━━━ ENTRIES SUPPLIED

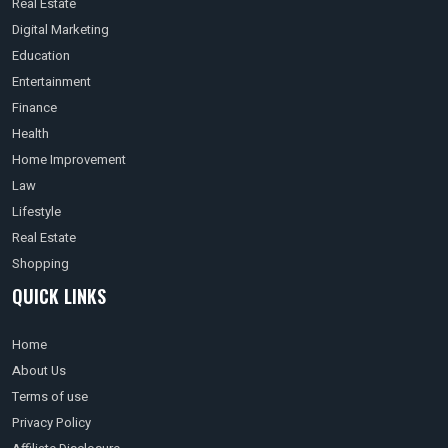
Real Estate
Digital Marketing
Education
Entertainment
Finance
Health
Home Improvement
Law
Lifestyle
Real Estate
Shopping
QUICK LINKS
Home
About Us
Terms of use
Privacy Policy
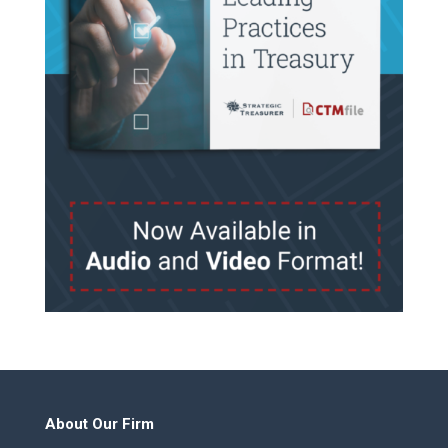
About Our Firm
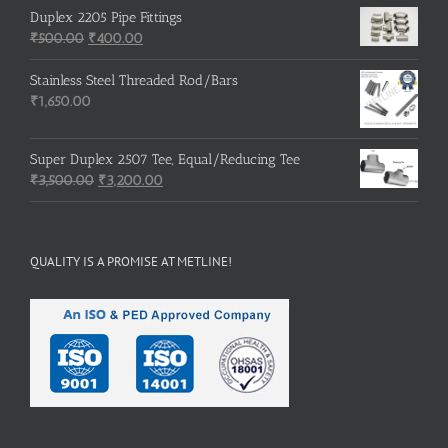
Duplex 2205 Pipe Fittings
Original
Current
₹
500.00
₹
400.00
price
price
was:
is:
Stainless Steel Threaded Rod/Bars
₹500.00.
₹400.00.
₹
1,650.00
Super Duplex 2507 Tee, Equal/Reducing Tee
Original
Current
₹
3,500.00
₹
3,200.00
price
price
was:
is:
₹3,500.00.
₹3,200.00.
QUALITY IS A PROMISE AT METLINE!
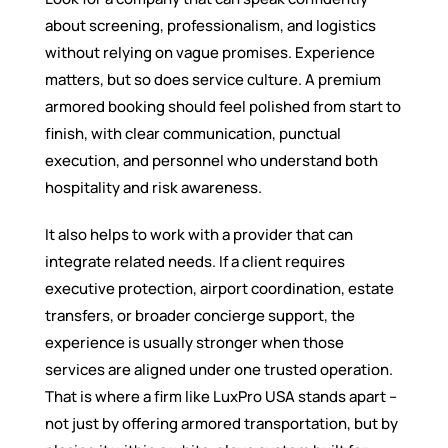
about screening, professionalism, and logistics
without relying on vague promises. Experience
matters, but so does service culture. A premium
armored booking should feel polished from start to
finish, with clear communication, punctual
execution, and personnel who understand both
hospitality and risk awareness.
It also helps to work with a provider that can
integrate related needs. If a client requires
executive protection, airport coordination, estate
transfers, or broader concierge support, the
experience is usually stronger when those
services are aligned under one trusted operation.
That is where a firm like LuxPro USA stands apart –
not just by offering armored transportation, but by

━━━━━━
━━━ ENTRIES SUPPLIED

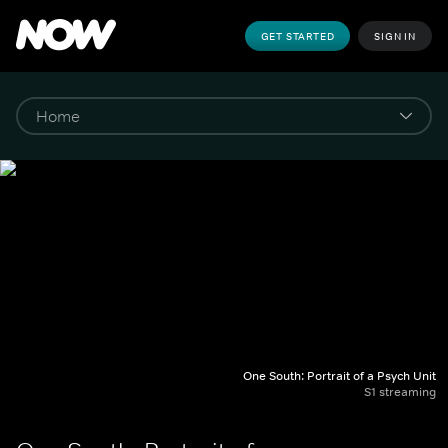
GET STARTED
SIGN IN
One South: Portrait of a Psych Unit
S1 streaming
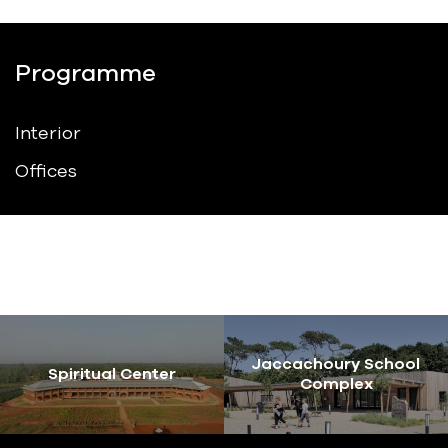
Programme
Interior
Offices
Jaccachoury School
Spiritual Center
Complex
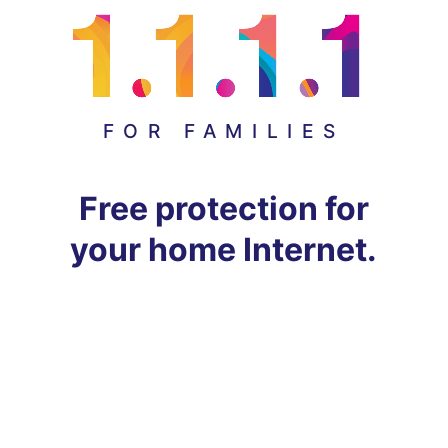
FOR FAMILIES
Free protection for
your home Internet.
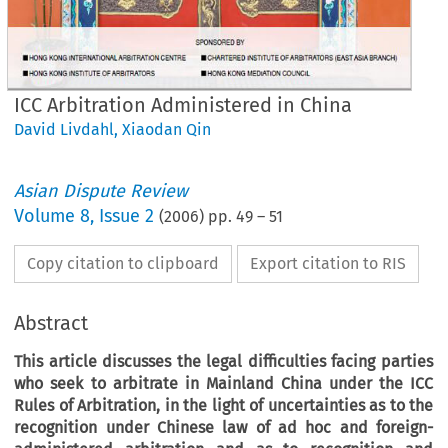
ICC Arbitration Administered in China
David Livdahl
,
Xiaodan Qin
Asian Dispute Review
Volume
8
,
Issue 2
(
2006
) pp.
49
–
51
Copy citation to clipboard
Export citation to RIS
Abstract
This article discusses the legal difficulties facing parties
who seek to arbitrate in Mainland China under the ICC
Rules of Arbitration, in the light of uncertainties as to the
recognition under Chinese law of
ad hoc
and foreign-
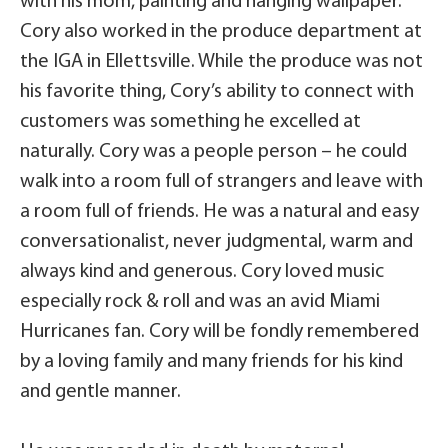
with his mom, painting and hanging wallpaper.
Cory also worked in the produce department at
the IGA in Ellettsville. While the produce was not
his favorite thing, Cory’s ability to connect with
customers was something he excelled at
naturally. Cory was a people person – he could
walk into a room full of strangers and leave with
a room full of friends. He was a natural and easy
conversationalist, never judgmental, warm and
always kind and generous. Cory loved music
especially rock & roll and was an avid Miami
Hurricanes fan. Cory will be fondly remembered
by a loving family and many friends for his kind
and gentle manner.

━━━━━━
━━━ ENTRIES SUPPLIED

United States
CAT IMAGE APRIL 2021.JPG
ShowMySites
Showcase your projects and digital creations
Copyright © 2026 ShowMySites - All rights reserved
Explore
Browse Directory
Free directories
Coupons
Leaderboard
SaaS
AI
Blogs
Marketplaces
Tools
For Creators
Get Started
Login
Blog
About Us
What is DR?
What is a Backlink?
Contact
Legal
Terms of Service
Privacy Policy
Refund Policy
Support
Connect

━━━━━━

Reproduce the lines of the material exactly, beginning with the line that contains "Duplex 2205 Pipe Fittings" and ending with the line that contains "QUALITY IS A PROMISE AT METLINE!", including both of those lines.

Duplex 2205 Pipe Fittings
Original
Current
₹
500.00
₹
400.00
price
price
was:
is:
Stainless Steel Threaded Rod/Bars
₹500.00.
₹400.00.
₹
1,650.00
Super Duplex 2507 Tee, Equal/Reducing Tee
Original
Current
₹
3,500.00
₹
3,200.00
price
price
was:
is:
₹3,500.00.
₹3,200.00.
QUALITY IS A PROMISE AT METLINE!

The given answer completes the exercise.